Items listed in a dataset:

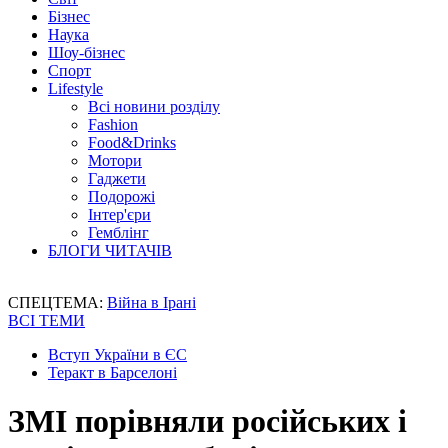
Бізнес
Наука
Шоу-бізнес
Спорт
Lifestyle
Всі новини розділу
Fashion
Food&Drinks
Мотори
Гаджети
Подорожі
Інтер'єри
Гемблінг
БЛОГИ ЧИТАЧІВ
СПЕЦТЕМА:
Війна в Ірані
ВСІ ТЕМИ
Вступ України в ЄС
Теракт в Барселоні
ЗМІ порівняли російських і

§ **Brief**
Return all records above verbatim without their pictures.

§ **Exercise response**
Бізнес
Наука
Шоу-бізнес
Спорт
Lifestyle
Всі новини розділу
Fashion
Food&Drinks
Мотори
Гаджети
Подорожі
Інтер'єри
Гемблінг
БЛОГИ ЧИТАЧІВ
СПЕЦТЕМА:
Війна в Ірані
ВСІ ТЕМИ
Вступ України в ЄС
Теракт в Барселоні
ЗМІ порівняли російських і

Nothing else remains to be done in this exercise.